Beyaz tülbentiyle Hol Kampında IŞİD zihniyetine meydan okuyor

Hol Kampında yaşayan 65 yaşındaki Xedîca Salih, siyahlara bürünen bir alanda başındaki beyaz tülbentiyle IŞİD zihniyetine meydan okuyor.

Hesekê – Hol Kampı, Kuzey ve Doğu Suriye’nin 45 km doğusunda yer almaktadır. Hol Kampında beyaz çadırların altında siyah renkten başka bir renk görmek mümkün değil. Terzileri ve elbise dükkanları olmadığı için renkli elbise alıp diktiremiyorlar. Karanlık bir zihniyet dolaşıyor bu kampta. IŞİD zihniyetinden kurtulup gökkuşağına bürünmek isteyen olduğunda bu insanlar işkence, katledilme tehdidine maruz kalıyor. Bu kampta müzik dinlenmiyor. İnsanların duyguları ve ruhu harekete geçmiyor. Kendilerini IŞİD zihniyetine kilitlemiş durumdalar. Bunun sınırları olduğunu ve bunun ötesine adım atmayacaklarını söylüyorlar. Geleceğini aydınlatmak isteyen oldu mu bunun bedelini yaşamıyla ödüyor.

Yarattıkları yalana inanıyorlar

Burada her şey kara. Karanlık ve vahşi zihniyetleri elbiselerine yansımış durumda. Hatta 3 yaşın altındaki çocuk ve bebekler bile onların kara elbiseleriyle boğuluyor, nefessiz bırakılıyorlar. Çocukların saçları “günah” adı altında saklanıyor. İslam adı altında birçok gerçek ters yüz edilmiş durumda. En kötüsü ise İslam adı altında yarattıkları yalanlara inanıyor olmaları ve inandırıyor olmalarıdır.

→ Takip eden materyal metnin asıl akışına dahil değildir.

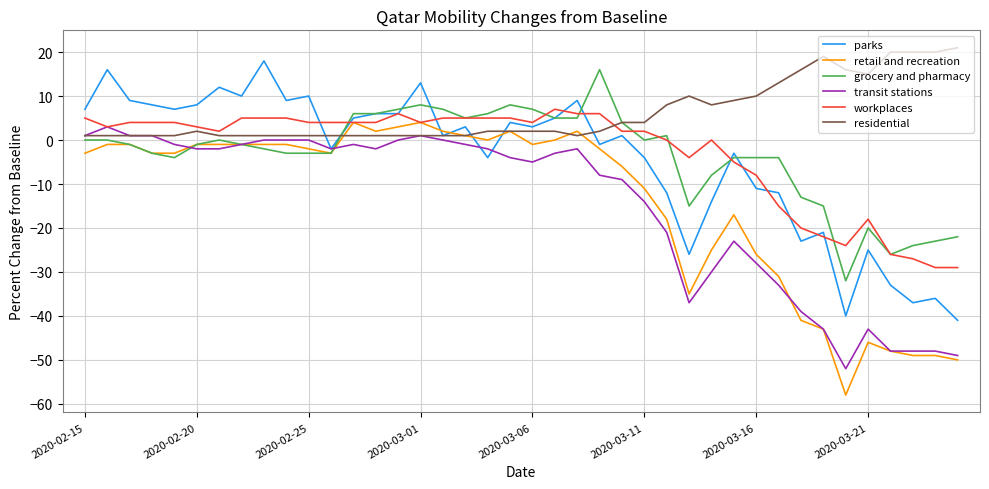

Which series has the largest total across all categories?

residential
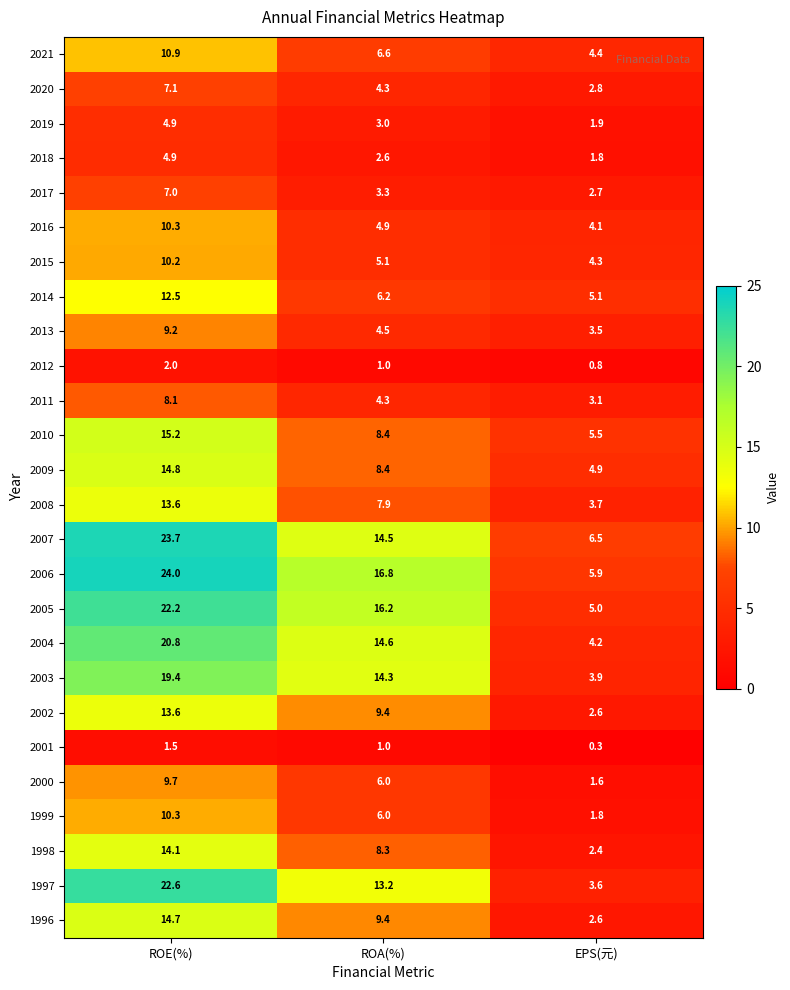

The value of 2017 at ROA(%) is 3.3. True or false?

True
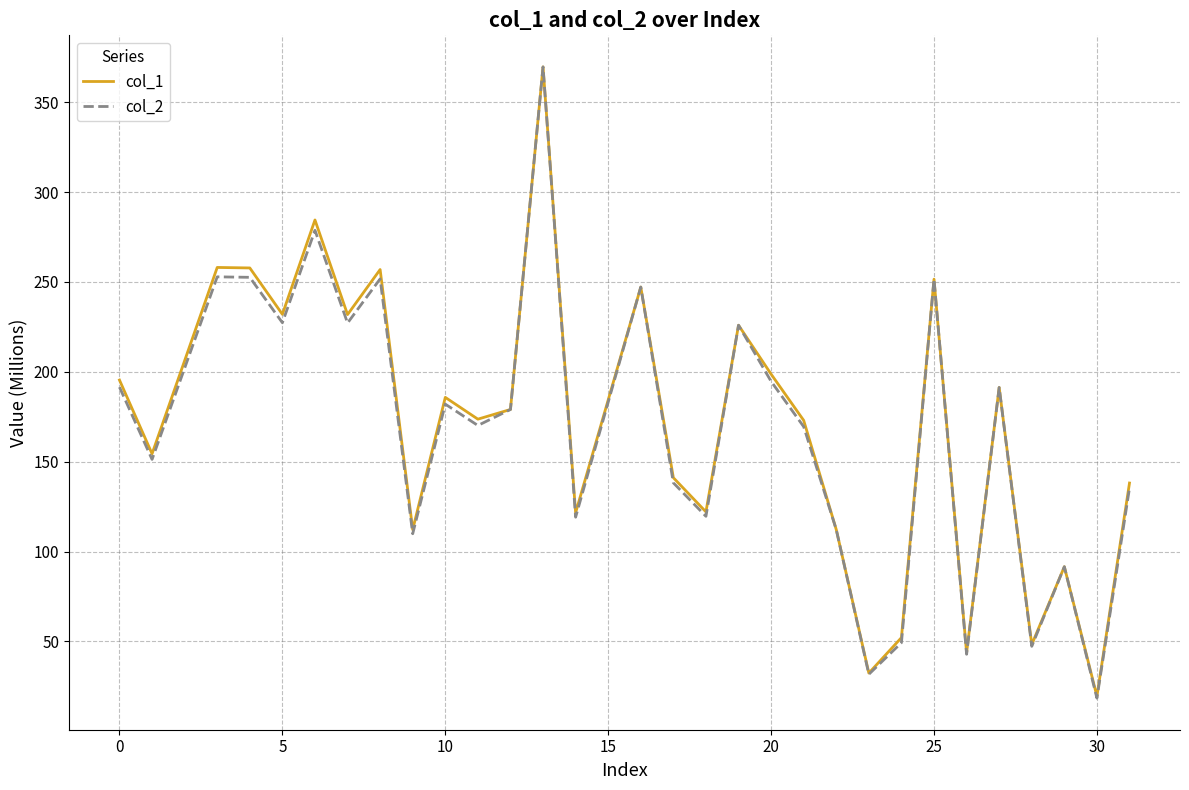

What is the minimum value shown in the chart?

18.4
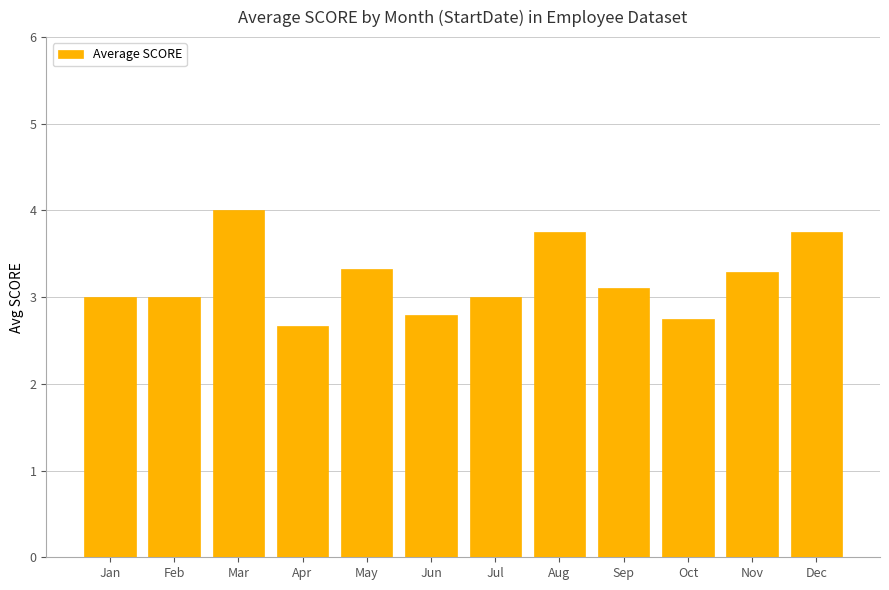

What is the maximum value shown in the chart?

4.0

Ancak burada IŞİD kural ve kararlarına göre yaşamayan kadınlarda var. Kadın ve çocukların dışında, beyaz bir güvercin gibi özgür yaşamak ve uçmak isteyen kadınlarda var. 25 Ağustos’ta başlayan İnsani ve Güvenlik Operasyonu’nda yazılması ve anlatılması gereken çok an var.

Barışın simgesi beyaz tülbent

Iraklı olan 65 yaşındaki Xedîca Salih, çocukluğundan bu yana birçok zorluk ile karşı karşıya kalmış durumda. Yaşlı olan kadınlar sadece beyaz tülbent takıyorlar. Bu kültür Kürt ve Arap kültüründe de var. Beyaz tülbent barışın simgesidir. Kimi toplumlarda kadınlar başlarındaki bu tülbendi yere attığında bu savaşı durdurmaları anlamına geliyor. Dünyanın en tehlikeli kamplarından biri olan Hol Kampında kalan Xedîca Salih, zihniyetleriyle her yeri karanlığa boğan IŞİD’e karşı başına beyaz tülbent takıyor ve yüzü açık bir şekilde dolaşıyor kampta. Yüzü açık, başında beyaz bir tülbent olan bir kadını görmek insana ilginç geliyor.

“Allah’tan başka kimseden korkmuyorum”

Kendini bildi bileli siyah elbise giymediğini söyleyen Xedîca Salih, “Kampta kara çarşaf giymem dayatıldı. Ancak bunu kabul etmedim. Allah’tan başka kimse benden hesap soramaz. Kimseden korkmuyorum” diyor. IŞİD hücreleri tarafından taciz edilip edilmediğini sorduğumuz Xedîca Salih, şu yanıtı veriyor: “Nasıl taciz edilmeyeyim ki? Gece uyuyamıyoruz. Ancak 15 dakika yatabiliyoruz. Keşke yattığımız bu 15 dakikada rahat uyuyabilseydik. Saldıracaklar diye sürekli irkilerek kalkıyoruz. Onların kim olduğunu bilmiyoruz. Sadece durumun iyileşmesini ve ülkeme dönmeyi istiyorum.”

Cılızda olsa direnen kadınlar var

IŞİD hücrelerine karşı cılızda olsa kadınlar direniyor ve onların kurallarına göre yaşamlarını şekillendirmiyorlar. Kimi kadınlar kaderlerinin bu kara çarşaf ile bağlanmasını ve bununla boğulmak istemiyorlar. Yüzünden ve bakışlarında söyleyeceği çok hikayenin olduğunu görebiliyor insan ancak eğer söylerse katledilecektir. O bakışlarda okunacak çok hikaye var.